In response to questions from Senator Humphries, Ms. Fohl said that in conversations between the university and the developer, there were attempts made to try and use some type of Kentucky entity to issue the bonds. Ms. Fohl said that the third party entity went with Phoenix IDA due to the financial complexity of the deal and this third party had completed deals in other states and had prior dealings with Phoenix IDA. Ms. Fohl further stated that, given the timeline the university had requested and the fact that the two groups had worked so well together previously, this also played a key role in the decision to work with Phoenix IDA.

 

Mr. Craig Turner, Chairman of the Board, EKU, said that Municipal Acquisitions has done a structure that is unique. In order to extend EKU’s lease from 20 years to 31 years, the incentive for EKU was that the university would own the property at the end of the 31 years. Mr. Turner said the discussions eventually turned into a deal to give the university title to the property now which is an asset to the university and also to the Commonwealth of Kentucky. Mr. Turner said that, in turn, EKU did an internal lease for 31 years with the same conditions prior to the deal. Further, Mr. Turner stated that it costs the university no more money on an annual basis.

 

In response to a question from Representative Harris, Mr.

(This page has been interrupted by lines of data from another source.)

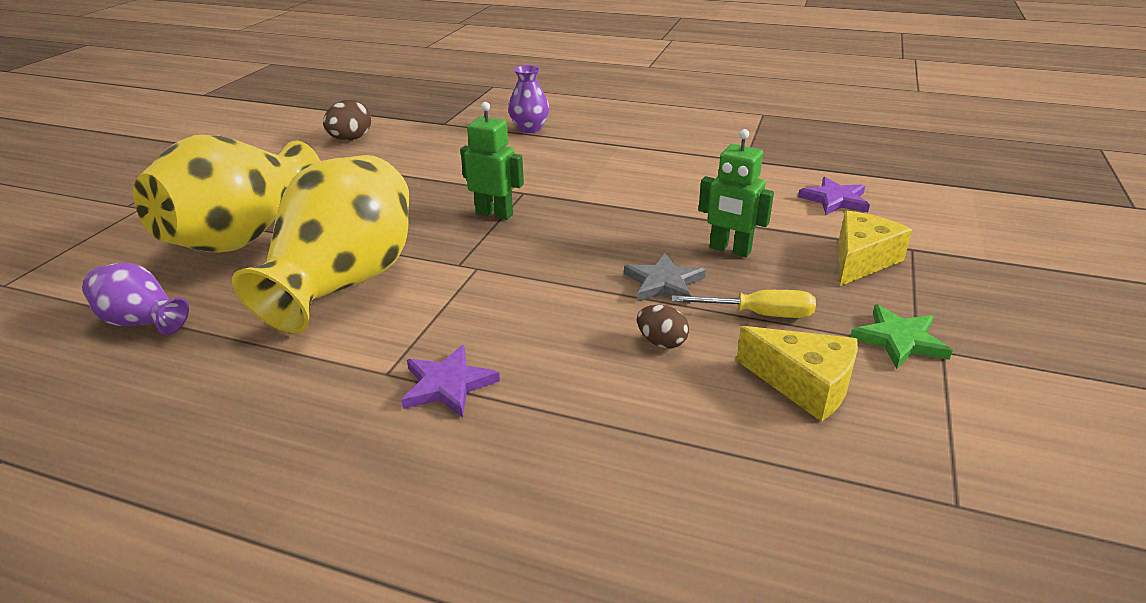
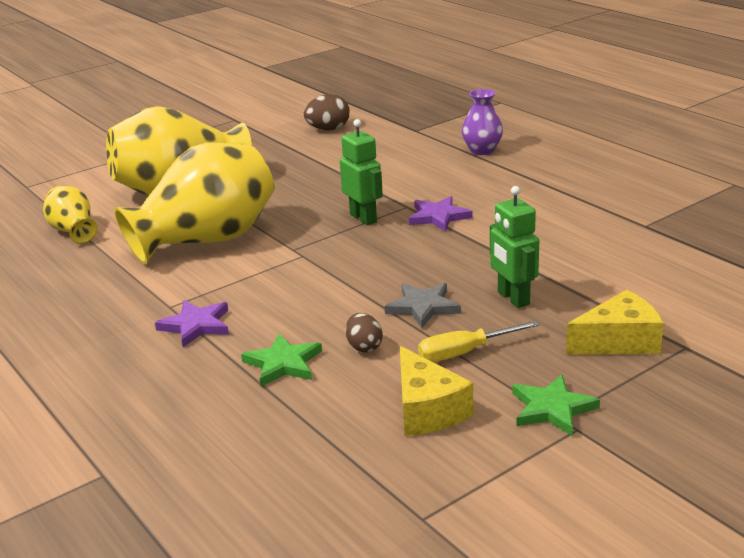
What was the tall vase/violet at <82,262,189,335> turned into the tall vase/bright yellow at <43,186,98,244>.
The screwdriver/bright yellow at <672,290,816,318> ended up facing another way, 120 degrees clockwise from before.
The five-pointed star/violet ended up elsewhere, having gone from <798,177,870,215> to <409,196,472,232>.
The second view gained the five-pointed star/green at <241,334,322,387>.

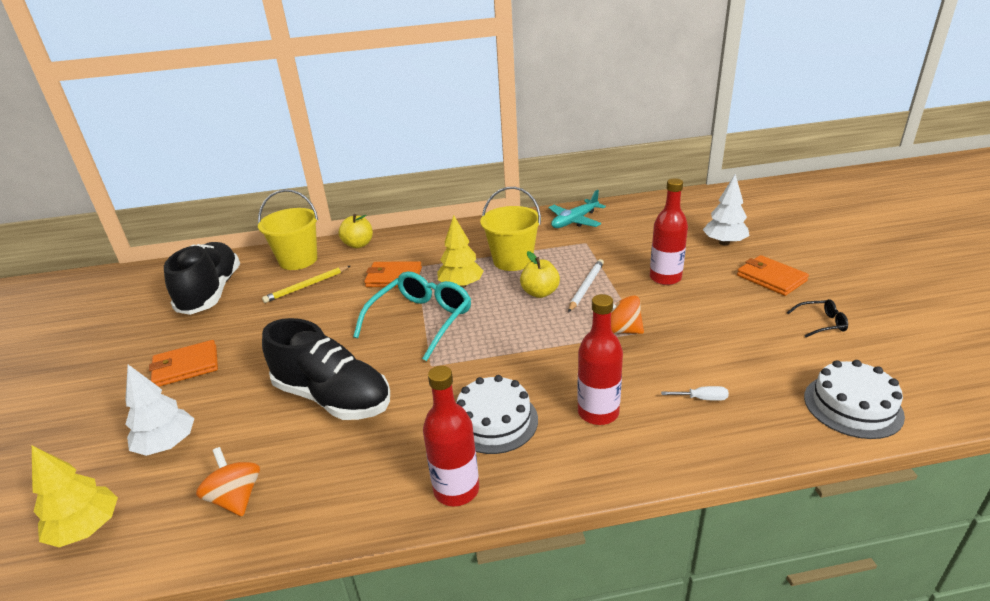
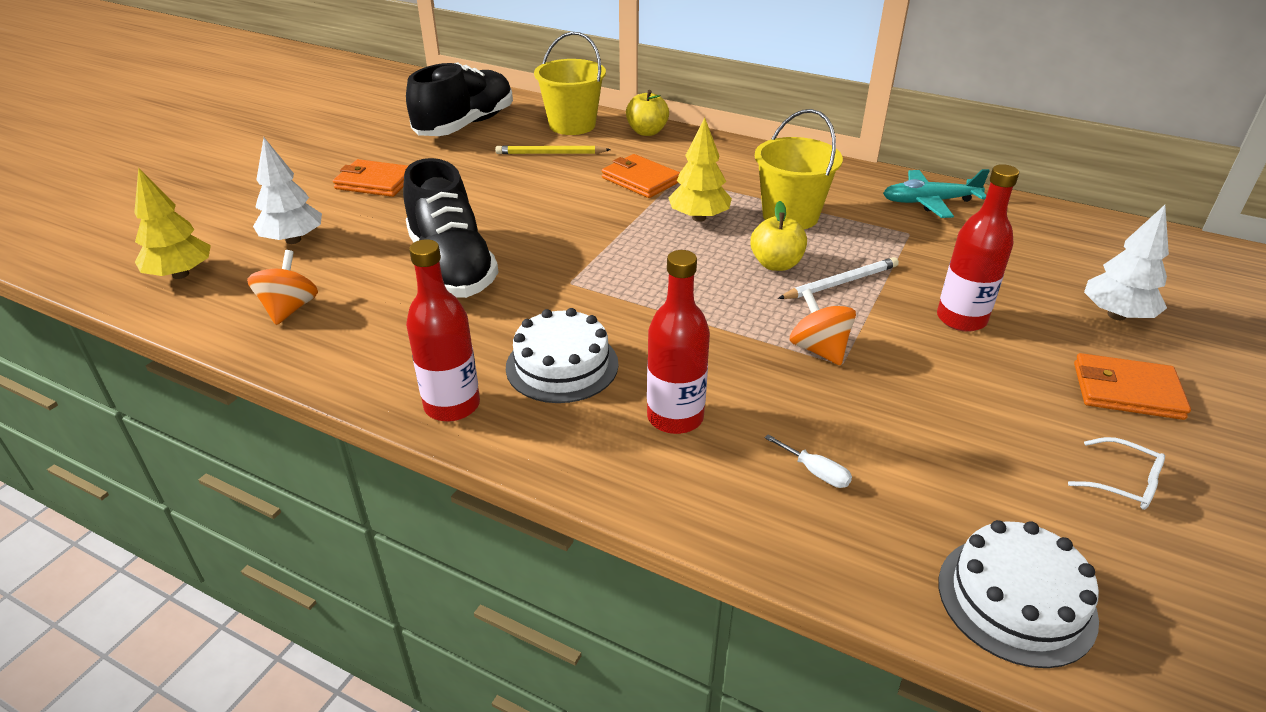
The second view lost the glasses/aqua at <353,271,471,361>.
The card wallet/orange at <737,255,809,296> ended up facing another way, 75 degrees counterclockwise from before.
What was the glasses/ebony at <787,299,848,337> turned into the glasses/white at <1068,437,1165,510>.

Turner said that the university did not bring the project before the committee since the lease was already on the books as a capital lease. Mr. Turner said that the university resubmitted it to the Finance Cabinet as a change to the term of the lease and received its approval to move forward with the transaction.

 

Representative Harris said that, in order to understand the complexity of what is going on in state-supported universities, this lease and all leases should be brought to the attention of the committee.

 

In response to questions from Representative Wayne concerning where approval was given in the budget for this purchase and as to what legal authority the university stands on to proceed with this transaction, Mr. Compton said that his information states this as being in the budget as being approved for a lease.

 

Representative Wayne said that, according to KRS 45.763, this transaction has to be specifically authorized in the budget as a line item. Representative Wayne said that the committee’s role in this transaction is to follow the laws which are written to protect the public as well as the universities. Further, Representative Wayne said that modern universities’ financial transactions are very complicated and the more the guidelines are followed the better off everyone is. Ms. Fohl said that the university had looked at KRS 45.763 in its discussions between the university and the Finance Cabinet and it is the understanding of EKU that the line item in the 2014 budget for a lease was the same for the lease going forward. Representative Wayne said that this is a lease purchase and he is not being picky but trying to follow the law. Mr. Compton said this transaction was part of a P-3 Dormitory deal which was authorized in the 2014-2016 and authorized under KRS 45.763. Lastly, Mr. Compton said that the university was under the impression that was part of the authorization for this project, as well, and is using the current line item authorization for the RFP for the project. Representative Wayne said that this is a good project and would like to move on.

 

Senator Humphries said that there have been concerns and questions in the last several months with projects. Senator Humphries said that some of the discussions could have been eliminated by bringing these projects and items to the committee with full disclosure and discussions on such transactions. Senator Humphries said that the committee cannot ignore projects brought to its attention and asked that projects be brought to the table ahead of time. Lastly, Senator Humphries expressed his appreciation to the universities for appearing today.

 

Representative Harris moved to adjourn the meeting, seconded by Senator McDaniel. The motion was approved by voice vote, and the meeting was adjourned at 3:15 p.m.